I pay closer attention to pitch counts now, too. According to Moneyball, there is a huge statistical difference in the outcomes of at-bats that begin with a 2-1 count vs. those with a 1-2 count. Indeed, every plate appearance is a narrative all its own but clues to the end are planted early.
Tuesday, July 19th and Wednesday, July 20th
Obviously, these were very different games: the first a Baltimore win, the second a shutout loss. But the positive development I see applies to both. Not only did Jeremy Guthrie and Jake Arietta both turn in quality starts but both were allowed to pitch through the seventh inning, even though it meant pushing the pitch count above 100. Buck Showalter has been very conservative in managing his young rotation this year. While I can certainly understand why, an overextended bullpen is unavoidable and the Orioles' late-inning troubles can be directly attributed to that. Letting the starters pitch longer could have great long-term benefits in the second half of the season.
The 10 Things
It's been less than two weeks since my last check in so not a lot has changed in regards to Matt Trueblood's 10 things the Orioles must do to win the pennant. It is worth updating a few of them, though.
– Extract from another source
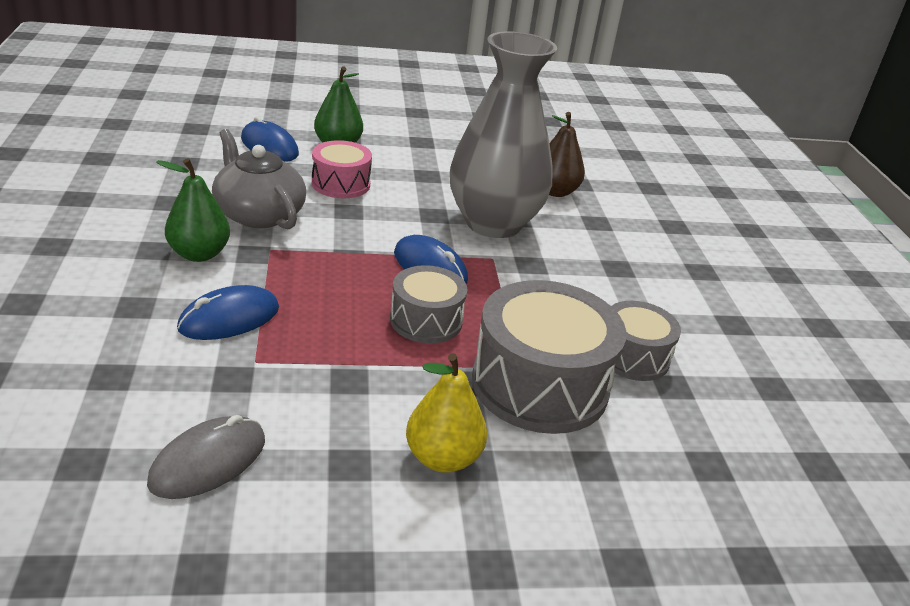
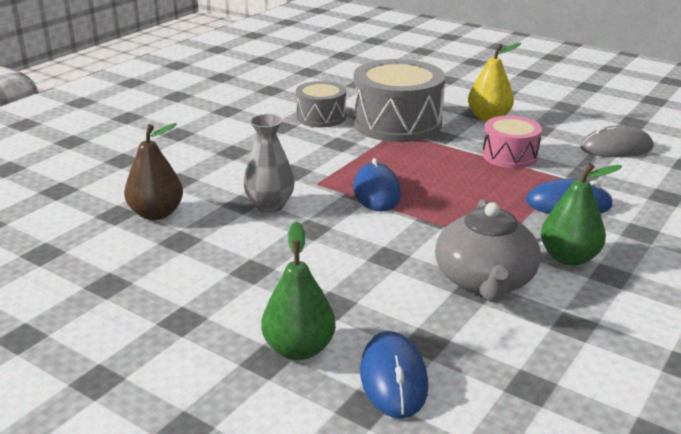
camera: 135 degrees left, 5 degrees down
(341, 184) = (362, 289): pink drum -> pink drum (509, 156)
(426, 320) = (425, 165): grey drum -> none
(493, 223) = (270, 205): grey vase -> grey vase, size x0.49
3. Nick Markakis elevates. Markakis's hot streak continues. His current averages are .290/.340/.392. He is still behind last year's figures - .297/.370/.436. His ground outs/air outs ratio has improved since the last check in, now at 1.07. He's getting closer to last year's 1.04.
6. Buck Showalter makes the team his own. There has been improvement here on the two metrics we're watching. Team slugging is now .405, up from last year's .386 - good for tenth best in the Majors. Team fielding percentage is up a tick to .983 vs. last year's .982. The winning percentage is .411, doing a tight rope walk above last year's .407
10. Adam Jones becomes Batman. Offense is up. The batting average is .287 compared to .284 last year. The slugging percentage has soared: .477 vs. .442. He did get caught stealing for the first time this year recently but an 86% steal percentage is still better than last year's 50%. Defense is down. The fielding percentage is better but still down: .980 vs. .984. The range factor is down: 2.62 and still short of last year's 2.91.
The Trade Deadline Approaches
The trade deadline is July 31st and in their current state, the Orioles will definitely be sellers rather than buyers. The Baltimore player who seems to have the most buzz around the Majors is Guthrie. I don't think he's the right guy for the team to be shopping. If the franchise is ready to bag the year, then sure let you're only reasonably reliable starter get away. But I think it's best to deal from strength for need. As I said in my last check in post, the one part of the team that has functioned well is the back end of the bullpen. Setup man Koji Uehara (pictured above) is 36 years old and is having a good year. His value to the team is unlikely to ever be any higher. If it were my call, Uehara would be the bait with prospects for the rotation as the catch. Until you have decent starters, a good bullpen is a meaningless luxury.